What you should do:
The answer must be an exact copy of the entries that follow, with all images removed.

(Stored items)
-- Opening Marker --
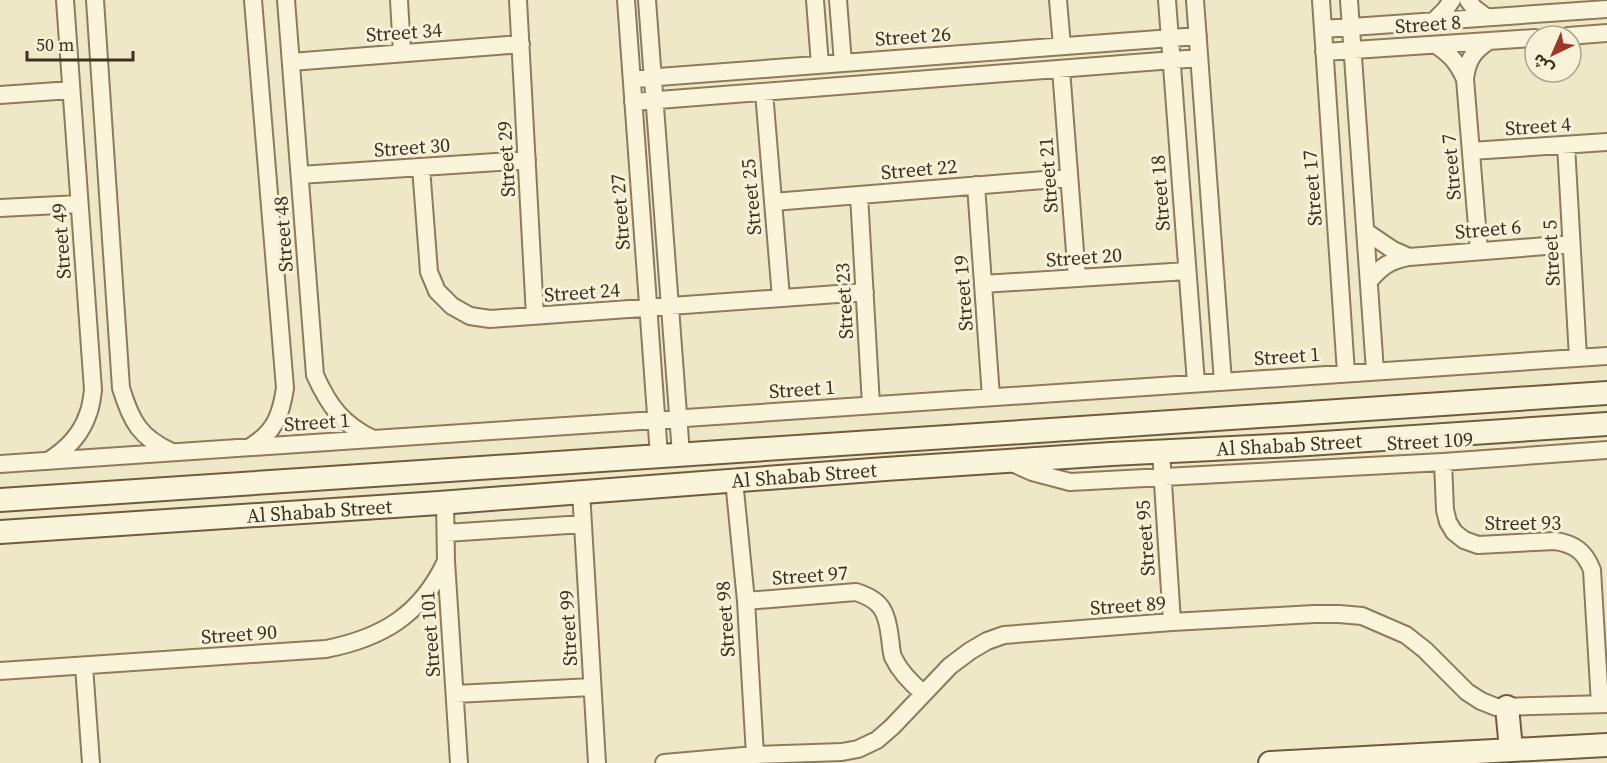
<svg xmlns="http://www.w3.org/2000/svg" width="1607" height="763" font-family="'Source Serif 4','Noto Sans Arabic',serif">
	<rect width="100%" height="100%" fill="#efe8c7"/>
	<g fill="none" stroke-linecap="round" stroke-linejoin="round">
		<defs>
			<path id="street" d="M 95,0 L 121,388 C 131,421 140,438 172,452
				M 286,0 L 315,375 C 329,406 342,424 373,439
				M 399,0 L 402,53
				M 518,0 L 535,316
				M 626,0 L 659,456
				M 647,0 L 681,454
				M 815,0 L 820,65
				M 838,0 L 843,63
				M 1058,0 L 1062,46
				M 1167,0 L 1196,383
				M 1195,0 L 1223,382
				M 1321,0 L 1346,373
				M 1349,0 L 1375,371
				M 1468,0 L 1474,8 L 1486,17
				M 1434,21 L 1445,10 L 1452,0
				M 1323,29 L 1607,9
				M 1568,36 L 1607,33
				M 1436,45 C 1451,55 1457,62 1465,79
				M 1324,52 L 1535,38
				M 291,62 L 521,44
				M 1061,69 L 1077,278
				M 632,79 L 1198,36
				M 764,92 L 781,298
				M 0,95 L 71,90
				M 633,102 L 1199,58
				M 1566,145 L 1578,358
				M 1471,151 L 1607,142
				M 421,167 L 429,272 L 437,291 L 452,306 L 470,316 L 490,319 L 865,292
				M 300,175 L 527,160
				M 976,185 L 991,397
				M 859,195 L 871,405
				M 773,202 L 1069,178
				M 0,208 L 79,204
				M 1365,231 L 1393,250 L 1409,257
				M 1479,251 L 1465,79 C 1467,61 1473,51 1489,41
				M 1369,281 C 1382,266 1389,261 1409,257 L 1571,244
				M 983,284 L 1187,271
				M 250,447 C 275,432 281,415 285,388 L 253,0
				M 1161,452 L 1172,622
				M 48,461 C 66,450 81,435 88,414 C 91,407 92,398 93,390 L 65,0
				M 1010,462 L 1032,472 L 1070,482 L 1443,462 L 1607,450
				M 1443,462 L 1445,510 L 1448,522 L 1454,532 L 1464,540 L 1478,545 L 1555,541 C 1575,544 1585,552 1592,570 L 1600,704
				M 0,464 L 1607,356
				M 734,480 L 746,601 L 755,755
				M 581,491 L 597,763
				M 445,502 L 446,561 L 459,763
				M 446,533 L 583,524
				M 746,601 L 856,592 C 882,600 887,612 890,638 C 891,644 891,651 893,657 C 900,672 911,683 923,693
				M 84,666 L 91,763
				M 0,671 L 326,649 C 382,638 421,615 446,561
				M 455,694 L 592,687
				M 664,763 L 755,755 L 842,752 L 858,749 L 877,740 L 892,727 L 950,666 L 970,651 L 987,641 L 1004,635 L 1172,622 L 1314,614 L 1339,614 L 1362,616 L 1406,635 L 1425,650 L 1467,692 L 1481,701 L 1496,707 L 1607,704"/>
			<g id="secondary">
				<path d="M 0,500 L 1607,393"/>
				<path id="s1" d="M 0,532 L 439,503 L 885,469 L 1111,454 L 1293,445 L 1607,424"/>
				<path d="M 1507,707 L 1511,749"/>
				<path d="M 1270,763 L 1607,745"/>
			</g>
		</defs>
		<use href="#street" stroke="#8c7b5c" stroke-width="20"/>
		<use href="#secondary" stroke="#6e5c3f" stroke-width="26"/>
		<use href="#street" stroke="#faf4db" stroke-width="16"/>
		<use href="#secondary" stroke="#faf4db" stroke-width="22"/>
	</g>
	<g text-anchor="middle" stroke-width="6" stroke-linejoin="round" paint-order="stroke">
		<g font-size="20" fill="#3c3120" stroke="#f6f1d7">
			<text transform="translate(1428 24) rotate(-4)" y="7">Street 8</text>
			<text transform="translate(404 32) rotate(-4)" y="7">Street 34</text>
			<text transform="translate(913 36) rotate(-4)" y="7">Street 26</text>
			<text transform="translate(1538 126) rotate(-4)" y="7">Street 4</text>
			<text transform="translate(412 147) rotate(-4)" y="7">Street 30</text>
			<text transform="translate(506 159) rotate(-93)" y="7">Street 29</text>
			<text transform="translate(1451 167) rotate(-95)" y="7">Street 7</text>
			<text transform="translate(919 169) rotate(-5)" y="7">Street 22</text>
			<text transform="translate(1048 175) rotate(-94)" y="7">Street 21</text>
			<text transform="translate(1312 188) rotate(-94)" y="7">Street 17</text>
			<text transform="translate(1160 193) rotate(-94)" y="7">Street 18</text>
			<text transform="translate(751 197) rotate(-95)" y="7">Street 25</text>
			<text transform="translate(620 212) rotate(-94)" y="7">Street 27</text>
			<text transform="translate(1488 229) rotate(-5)" y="7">Street 6</text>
			<text transform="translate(283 234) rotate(-94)" y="7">Street 48</text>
			<text transform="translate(61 241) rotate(-94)" y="7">Street 49</text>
			<text transform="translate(1551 253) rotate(-93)" y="7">Street 5</text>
			<text transform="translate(1084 257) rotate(-4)" y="7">Street 20</text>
			<text transform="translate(582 292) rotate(-4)" y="7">Street 24</text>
			<text transform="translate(963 293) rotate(-94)" y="7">Street 19</text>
			<text transform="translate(844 301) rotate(-93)" y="7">Street 23</text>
			<text transform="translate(1287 356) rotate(-4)" y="7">Street 1</text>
			<text transform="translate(802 389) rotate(-4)" y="7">Street 1</text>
			<text transform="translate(317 422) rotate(-4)" y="7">Street 1</text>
			<text transform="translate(1430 441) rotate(-3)" y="7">Street 109</text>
			<text dy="7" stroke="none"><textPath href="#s1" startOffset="1292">Al Shabab Street</textPath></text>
			<text dy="7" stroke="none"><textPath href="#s1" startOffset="806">Al Shabab Street</textPath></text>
			<text dy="7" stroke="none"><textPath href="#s1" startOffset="320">Al Shabab Street</textPath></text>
			<text x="1523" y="530">Street 93</text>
			<text transform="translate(1145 538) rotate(-94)" y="7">Street 95</text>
			<text transform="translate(810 575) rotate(-4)" y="7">Street 97</text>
			<text transform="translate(1128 605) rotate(-4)" y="7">Street 89</text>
			<text transform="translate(725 619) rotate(-94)" y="7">Street 98</text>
			<text transform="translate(568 628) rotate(-93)" y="7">Street 99</text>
			<text transform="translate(239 634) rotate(-4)" y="7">Street 90</text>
			<text transform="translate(430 634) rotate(-94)" y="7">Street 101</text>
		</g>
	</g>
	<g transform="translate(1553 54) rotate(224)"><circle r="28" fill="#f6f1d7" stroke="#aca48e" stroke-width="1.5"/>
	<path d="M0-4.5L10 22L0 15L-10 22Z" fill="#9c382b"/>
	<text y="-9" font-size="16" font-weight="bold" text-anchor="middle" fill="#3c3120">ش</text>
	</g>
	<path d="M27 51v9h106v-9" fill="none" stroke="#3c3120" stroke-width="3"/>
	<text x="36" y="51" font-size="18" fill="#3c3120" stroke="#f6f1d7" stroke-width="4.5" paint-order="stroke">50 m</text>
</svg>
-- Closing Marker --
Reply to the exercise:
<svg xmlns="http://www.w3.org/2000/svg" width="1607" height="763" font-family="'Source Serif 4','Noto Sans Arabic',serif">
	<rect width="100%" height="100%" fill="#efe8c7"/>
	<g fill="none" stroke-linecap="round" stroke-linejoin="round">
		<defs>
			<path id="street" d="M 95,0 L 121,388 C 131,421 140,438 172,452
				M 286,0 L 315,375 C 329,406 342,424 373,439
				M 399,0 L 402,53
				M 518,0 L 535,316
				M 626,0 L 659,456
				M 647,0 L 681,454
				M 815,0 L 820,65
				M 838,0 L 843,63
				M 1058,0 L 1062,46
				M 1167,0 L 1196,383
				M 1195,0 L 1223,382
				M 1321,0 L 1346,373
				M 1349,0 L 1375,371
				M 1468,0 L 1474,8 L 1486,17
				M 1434,21 L 1445,10 L 1452,0
				M 1323,29 L 1607,9
				M 1568,36 L 1607,33
				M 1436,45 C 1451,55 1457,62 1465,79
				M 1324,52 L 1535,38
				M 291,62 L 521,44
				M 1061,69 L 1077,278
				M 632,79 L 1198,36
				M 764,92 L 781,298
				M 0,95 L 71,90
				M 633,102 L 1199,58
				M 1566,145 L 1578,358
				M 1471,151 L 1607,142
				M 421,167 L 429,272 L 437,291 L 452,306 L 470,316 L 490,319 L 865,292
				M 300,175 L 527,160
				M 976,185 L 991,397
				M 859,195 L 871,405
				M 773,202 L 1069,178
				M 0,208 L 79,204
				M 1365,231 L 1393,250 L 1409,257
				M 1479,251 L 1465,79 C 1467,61 1473,51 1489,41
				M 1369,281 C 1382,266 1389,261 1409,257 L 1571,244
				M 983,284 L 1187,271
				M 250,447 C 275,432 281,415 285,388 L 253,0
				M 1161,452 L 1172,622
				M 48,461 C 66,450 81,435 88,414 C 91,407 92,398 93,390 L 65,0
				M 1010,462 L 1032,472 L 1070,482 L 1443,462 L 1607,450
				M 1443,462 L 1445,510 L 1448,522 L 1454,532 L 1464,540 L 1478,545 L 1555,541 C 1575,544 1585,552 1592,570 L 1600,704
				M 0,464 L 1607,356
				M 734,480 L 746,601 L 755,755
				M 581,491 L 597,763
				M 445,502 L 446,561 L 459,763
				M 446,533 L 583,524
				M 746,601 L 856,592 C 882,600 887,612 890,638 C 891,644 891,651 893,657 C 900,672 911,683 923,693
				M 84,666 L 91,763
				M 0,671 L 326,649 C 382,638 421,615 446,561
				M 455,694 L 592,687
				M 664,763 L 755,755 L 842,752 L 858,749 L 877,740 L 892,727 L 950,666 L 970,651 L 987,641 L 1004,635 L 1172,622 L 1314,614 L 1339,614 L 1362,616 L 1406,635 L 1425,650 L 1467,692 L 1481,701 L 1496,707 L 1607,704"/>
			<g id="secondary">
				<path d="M 0,500 L 1607,393"/>
				<path id="s1" d="M 0,532 L 439,503 L 885,469 L 1111,454 L 1293,445 L 1607,424"/>
				<path d="M 1507,707 L 1511,749"/>
				<path d="M 1270,763 L 1607,745"/>
			</g>
		</defs>
		<use href="#street" stroke="#8c7b5c" stroke-width="20"/>
		<use href="#secondary" stroke="#6e5c3f" stroke-width="26"/>
		<use href="#street" stroke="#faf4db" stroke-width="16"/>
		<use href="#secondary" stroke="#faf4db" stroke-width="22"/>
	</g>
	<g text-anchor="middle" stroke-width="6" stroke-linejoin="round" paint-order="stroke">
		<g font-size="20" fill="#3c3120" stroke="#f6f1d7">
			<text transform="translate(1428 24) rotate(-4)" y="7">Street 8</text>
			<text transform="translate(404 32) rotate(-4)" y="7">Street 34</text>
			<text transform="translate(913 36) rotate(-4)" y="7">Street 26</text>
			<text transform="translate(1538 126) rotate(-4)" y="7">Street 4</text>
			<text transform="translate(412 147) rotate(-4)" y="7">Street 30</text>
			<text transform="translate(506 159) rotate(-93)" y="7">Street 29</text>
			<text transform="translate(1451 167) rotate(-95)" y="7">Street 7</text>
			<text transform="translate(919 169) rotate(-5)" y="7">Street 22</text>
			<text transform="translate(1048 175) rotate(-94)" y="7">Street 21</text>
			<text transform="translate(1312 188) rotate(-94)" y="7">Street 17</text>
			<text transform="translate(1160 193) rotate(-94)" y="7">Street 18</text>
			<text transform="translate(751 197) rotate(-95)" y="7">Street 25</text>
			<text transform="translate(620 212) rotate(-94)" y="7">Street 27</text>
			<text transform="translate(1488 229) rotate(-5)" y="7">Street 6</text>
			<text transform="translate(283 234) rotate(-94)" y="7">Street 48</text>
			<text transform="translate(61 241) rotate(-94)" y="7">Street 49</text>
			<text transform="translate(1551 253) rotate(-93)" y="7">Street 5</text>
			<text transform="translate(1084 257) rotate(-4)" y="7">Street 20</text>
			<text transform="translate(582 292) rotate(-4)" y="7">Street 24</text>
			<text transform="translate(963 293) rotate(-94)" y="7">Street 19</text>
			<text transform="translate(844 301) rotate(-93)" y="7">Street 23</text>
			<text transform="translate(1287 356) rotate(-4)" y="7">Street 1</text>
			<text transform="translate(802 389) rotate(-4)" y="7">Street 1</text>
			<text transform="translate(317 422) rotate(-4)" y="7">Street 1</text>
			<text transform="translate(1430 441) rotate(-3)" y="7">Street 109</text>
			<text dy="7" stroke="none"><textPath href="#s1" startOffset="1292">Al Shabab Street</textPath></text>
			<text dy="7" stroke="none"><textPath href="#s1" startOffset="806">Al Shabab Street</textPath></text>
			<text dy="7" stroke="none"><textPath href="#s1" startOffset="320">Al Shabab Street</textPath></text>
			<text x="1523" y="530">Street 93</text>
			<text transform="translate(1145 538) rotate(-94)" y="7">Street 95</text>
			<text transform="translate(810 575) rotate(-4)" y="7">Street 97</text>
			<text transform="translate(1128 605) rotate(-4)" y="7">Street 89</text>
			<text transform="translate(725 619) rotate(-94)" y="7">Street 98</text>
			<text transform="translate(568 628) rotate(-93)" y="7">Street 99</text>
			<text transform="translate(239 634) rotate(-4)" y="7">Street 90</text>
			<text transform="translate(430 634) rotate(-94)" y="7">Street 101</text>
		</g>
	</g>
	<g transform="translate(1553 54) rotate(224)"><circle r="28" fill="#f6f1d7" stroke="#aca48e" stroke-width="1.5"/>
	<path d="M0-4.5L10 22L0 15L-10 22Z" fill="#9c382b"/>
	<text y="-9" font-size="16" font-weight="bold" text-anchor="middle" fill="#3c3120">ش</text>
	</g>
	<path d="M27 51v9h106v-9" fill="none" stroke="#3c3120" stroke-width="3"/>
	<text x="36" y="51" font-size="18" fill="#3c3120" stroke="#f6f1d7" stroke-width="4.5" paint-order="stroke">50 m</text>
</svg>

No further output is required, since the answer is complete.